=== Supplied material ===

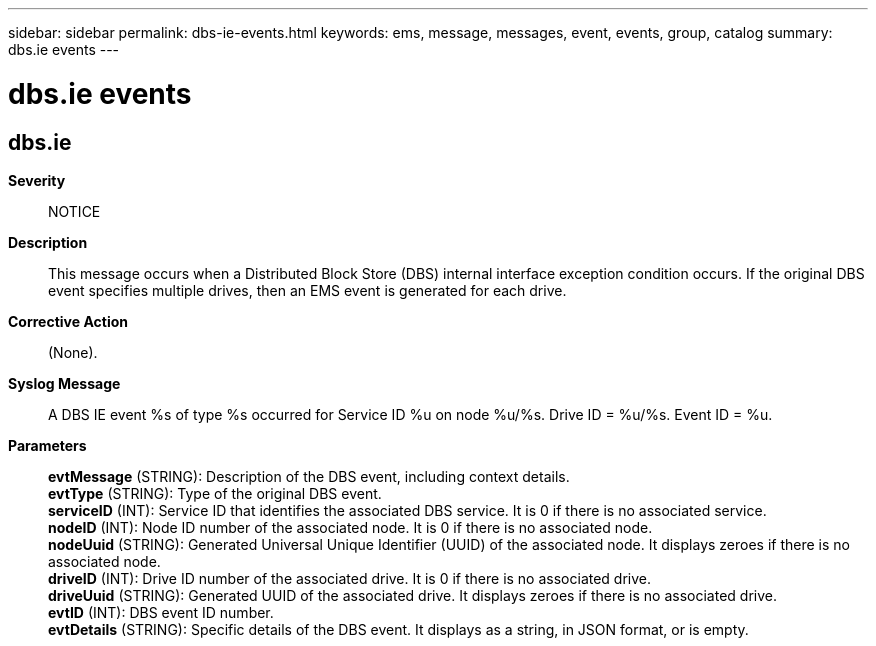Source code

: ---
sidebar: sidebar
permalink: dbs-ie-events.html
keywords: ems, message, messages, event, events, group, catalog
summary: dbs.ie events
---

= dbs.ie events
:toclevels: 1
:hardbreaks:
:nofooter:
:icons: font
:linkattrs:
:imagesdir: ./media/

== dbs.ie
*Severity*::
NOTICE
*Description*::
This message occurs when a Distributed Block Store (DBS) internal interface exception condition occurs. If the original DBS event specifies multiple drives, then an EMS event is generated for each drive.
*Corrective Action*::
(None).
*Syslog Message*::
A DBS IE event %s of type %s occurred for Service ID %u on node %u/%s. Drive ID = %u/%s. Event ID = %u.
*Parameters*::
*evtMessage* (STRING): Description of the DBS event, including context details.
*evtType* (STRING): Type of the original DBS event.
*serviceID* (INT): Service ID that identifies the associated DBS service. It is 0 if there is no associated service.
*nodeID* (INT): Node ID number of the associated node. It is 0 if there is no associated node.
*nodeUuid* (STRING): Generated Universal Unique Identifier (UUID) of the associated node. It displays zeroes if there is no associated node.
*driveID* (INT): Drive ID number of the associated drive. It is 0 if there is no associated drive.
*driveUuid* (STRING): Generated UUID of the associated drive. It displays zeroes if there is no associated drive.
*evtID* (INT): DBS event ID number.
*evtDetails* (STRING): Specific details of the DBS event. It displays as a string, in JSON format, or is empty.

===

With the entries above as the source, set down exactly the lines from the one holding "0 if there is no associated drive." through the last line, both ends included.

*driveID* (INT): Drive ID number of the associated drive. It is 0 if there is no associated drive.
*driveUuid* (STRING): Generated UUID of the associated drive. It displays zeroes if there is no associated drive.
*evtID* (INT): DBS event ID number.
*evtDetails* (STRING): Specific details of the DBS event. It displays as a string, in JSON format, or is empty.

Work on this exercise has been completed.